There’s a vast, vast difference between leaving your own two kids of fifteen and nineteen in the house together overnight and having one of the kids have a load of mates over potentially with alcohol and everything else that brings and expecting the nineteen year old to be responsible for them. It’s not fair on the nineteen year old either imho.

needthisthread · 12/03/2019 12:06

well that's a rather dramatic response.

Hardly.

I trust my DS, however I don't trust someone else's, who I've never met.

No but you should trust your DD.

Nor would I expect another parent to trust mine to supervise their daughter and her friends.

But you trust other parents

Mmmmbrekkie · 12/03/2019 12:16

needthisthread well that's a rather dramatic response.

Agreed

Springwalk · 12/03/2019 12:16

My dd is 14 soon to be 15 and no I wouldn’t allow it either.
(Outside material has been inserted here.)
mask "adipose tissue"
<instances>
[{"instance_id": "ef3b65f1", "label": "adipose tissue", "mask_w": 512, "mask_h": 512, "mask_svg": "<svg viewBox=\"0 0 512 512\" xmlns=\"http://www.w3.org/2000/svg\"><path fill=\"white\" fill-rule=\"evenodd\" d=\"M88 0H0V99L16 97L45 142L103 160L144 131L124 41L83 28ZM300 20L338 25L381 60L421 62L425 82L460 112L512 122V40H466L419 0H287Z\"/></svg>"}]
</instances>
I think the presence of the older brother makes things worse not better, what if he decides to invite his friends over? They may well be older still. These things often end up be becoming huge unsupervised house parties.

So it would be a definite no from me.

The fact your dd has accepted your decision so readily is telling, perhaps she was also worried.

I would tell the parents of the other friend. I would def want to know.

HeyCarrieAnneWhatsYourGame · 12/03/2019 12:18

I don’t think this would bother me. Me and my best friend routinely stayed alone at one another’s houses when our parents when on holiday from the time we were about 15.

Mmmmbrekkie · 12/03/2019 12:20

No but you should trust your DD.

There’s now “should” about it.

Being concerned about a 19 year old being responsible is hardly uncommon.
Hence why car insurance premiums for under 21 for example are sky high. Why? Because proven more likely reckless driver

pallisers · 12/03/2019 12:23

This kind of thing literally makes me cry for my DS.

Not automatically assuming a 19 year old you don't know is completely trustworthy makes you cry? Seriously?

Aquilla · 12/03/2019 12:29

Er, no.

IncrediblySadToo · 12/03/2019 12:31

I would allow the 15yo to go because she’s pretty risk averse and would call me if she didn’t like what was happening and I know her friends etc. I’d be less happy about an older brother being there in case he invited friends and it got a bit out of hand.

By 15 I don’t expect other teens parents to inform me whether they’ll be home or not, but equally I have no issue phoning to find out.

Your DD sounds like she’s happy to have an excuse not to go, so I’d leave it at that.